The Assembly, he said, was “delighted” to welcome Netanyahu. The talks were of paramount importance to stop Iran becoming a nuclear power and to promote UK-Israel trade.

The judicial reforms and the Israeli demonstrations against them were “issues for the Israeli government and Israeli citizens to resolve” and it wasn’t the UK’s place to interfere.

The Board’s behaviour also makes a mockery of the Jewish leadership’s professed concern that certain Israeli politicians promote hatred and division. The Chief Rabbi, Sir Ephraim Mirvis, wrote pointedly in the JC on the eve of Netanyahu’s visit that Jewish unity was a “sacred responsibility — for politicians, leaders, activists” and everyone else. For the Board, however, Jewish unity somehow excludes Netanyahu.

The spectre of community disunity rightly makes Jews shudder. History tells us that when we turn on each other, we open the way for our enemies to destroy us.

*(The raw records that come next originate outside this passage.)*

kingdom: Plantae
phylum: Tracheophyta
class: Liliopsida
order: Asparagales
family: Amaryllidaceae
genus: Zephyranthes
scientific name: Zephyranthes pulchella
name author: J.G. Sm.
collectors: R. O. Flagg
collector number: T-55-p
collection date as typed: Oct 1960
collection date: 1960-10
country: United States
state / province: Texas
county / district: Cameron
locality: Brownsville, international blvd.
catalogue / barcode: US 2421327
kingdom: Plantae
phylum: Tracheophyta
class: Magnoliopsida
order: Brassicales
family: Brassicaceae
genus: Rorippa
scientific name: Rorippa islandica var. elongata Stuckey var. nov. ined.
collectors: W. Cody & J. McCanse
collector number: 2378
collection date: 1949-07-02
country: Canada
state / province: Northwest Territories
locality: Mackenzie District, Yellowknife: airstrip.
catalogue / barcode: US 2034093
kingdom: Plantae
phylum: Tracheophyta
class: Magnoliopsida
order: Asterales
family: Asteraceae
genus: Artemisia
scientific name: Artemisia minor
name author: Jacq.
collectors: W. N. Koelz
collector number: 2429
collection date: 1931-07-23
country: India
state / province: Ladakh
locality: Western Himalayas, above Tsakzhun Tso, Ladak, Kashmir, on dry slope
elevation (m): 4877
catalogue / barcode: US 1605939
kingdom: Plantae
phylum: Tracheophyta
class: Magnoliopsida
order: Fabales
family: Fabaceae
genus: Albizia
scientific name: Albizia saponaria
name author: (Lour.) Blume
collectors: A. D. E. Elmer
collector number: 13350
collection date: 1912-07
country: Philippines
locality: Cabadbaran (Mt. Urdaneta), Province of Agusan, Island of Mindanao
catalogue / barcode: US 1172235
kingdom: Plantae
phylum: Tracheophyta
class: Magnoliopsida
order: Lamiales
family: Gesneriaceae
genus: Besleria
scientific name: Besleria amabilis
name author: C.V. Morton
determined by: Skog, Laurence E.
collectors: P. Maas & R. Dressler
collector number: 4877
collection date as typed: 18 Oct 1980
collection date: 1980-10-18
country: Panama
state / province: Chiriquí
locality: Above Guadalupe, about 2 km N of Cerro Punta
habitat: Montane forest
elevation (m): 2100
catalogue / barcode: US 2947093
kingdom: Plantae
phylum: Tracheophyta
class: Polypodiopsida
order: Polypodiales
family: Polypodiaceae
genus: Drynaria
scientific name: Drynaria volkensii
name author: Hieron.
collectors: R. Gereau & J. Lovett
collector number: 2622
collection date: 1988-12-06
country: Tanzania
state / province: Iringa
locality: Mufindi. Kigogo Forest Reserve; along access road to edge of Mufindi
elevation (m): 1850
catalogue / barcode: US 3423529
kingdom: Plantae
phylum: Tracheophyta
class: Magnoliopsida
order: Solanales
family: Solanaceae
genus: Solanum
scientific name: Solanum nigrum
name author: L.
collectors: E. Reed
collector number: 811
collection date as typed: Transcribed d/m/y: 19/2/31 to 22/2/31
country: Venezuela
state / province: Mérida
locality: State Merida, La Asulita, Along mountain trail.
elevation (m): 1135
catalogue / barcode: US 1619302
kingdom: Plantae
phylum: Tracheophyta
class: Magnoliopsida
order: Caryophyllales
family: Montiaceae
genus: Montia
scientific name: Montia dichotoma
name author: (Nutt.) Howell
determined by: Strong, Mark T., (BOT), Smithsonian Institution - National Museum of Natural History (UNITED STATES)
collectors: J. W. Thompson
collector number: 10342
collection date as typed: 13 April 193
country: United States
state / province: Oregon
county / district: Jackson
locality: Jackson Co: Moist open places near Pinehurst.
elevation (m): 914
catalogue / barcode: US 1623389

In Israel, profound divisions have been on distressing display in three months of mass protests.

Fuelling the hysteria has been secular Israelis’ deep fear of a government-run by Orthodox Jews.

A secular demonstrator contemptuously threw a wad of shekel notes at a group of dancing Charedim. Elsewhere, protesters with faces convulsed in hatred screamed abuse at Orthodox Jews leaving a synagogue.

Demonstrators marched through ultra-orthodox Bnei Brak in what looked like a deliberate provocation — only to be met with cakes and drinks. One protester was so moved by the residents singing “shalom aleichem” (welcome) that he removed his motorcycle helmet and wept.

Israelis are distraught at the cultural chasm that has opened up. Families and friends have fallen out badly in a collision of two diametrically opposed world views.

One side, fixated on the ultras in the coalition, blames Netanyahu for apparently opening the way to dictatorship and an Iran-style theocracy. They point as proof to Israel’s “heroes”, the elite military pilots who said they would refuse to serve an “undemocratic” government if the reforms passed.

The other side perceives a mob using disruption, violence and intimidation to hold the country hostage to force the democratically-elected government to do what the mob demands. This side views Netanyahu’s pausing the reforms as a surrender to that mob, and the pilots who threatened not to serve are seen as having crossed the ultimate red line and unthinkably undermined Israel in the existential struggle against its mortal foes.

I hold the latter view. However, fears about extremists in the government and the absence of political checks and balances are valid ones.

The essence of the problem is Israel’s dysfunctional political system. Instead of unity, it promotes division. Prime ministers are held to ransom by tiny parties in the coalition.

The Knesset is a rubber stamp for the government. Members of Knesset have no British-style constituencies to pressure them to hold the government’s feet to the fire. There is no second parliamentary chamber to act as a brake.

This is why the protesters see the Supreme Court as the only check on government overreach. They refuse to accept that this is itself profoundly anti-democratic, having replaced the rule of law with rule by politicised lawyers.

Israel’s dysfunctional system has released the demon of “post-democracy” that has escaped throughout the west. This holds that parliamentary representation has failed and street protest is a more legitimate form of democracy. It’s not; it’s a revolutionary doctrine that relies on force and empowers the strong against the weak.

Social cohesion is essential for Israel’s survival. For the past three months, Israel’s enemies have gleefully watched it tear itself apart. They have gloated as Israel’s elite forces turned mutinous. They have rejoiced as the prime minister once famed for his political skills has been laid low by a mob.

Israel has been weakened when it urgently needs to be strong. And all those who have been telling the world that Israel is about to stop being a democracy and that its prime minister is a putative dictator who should become a political pariah, have unforgivably helped empower the enemies of the Jewish people.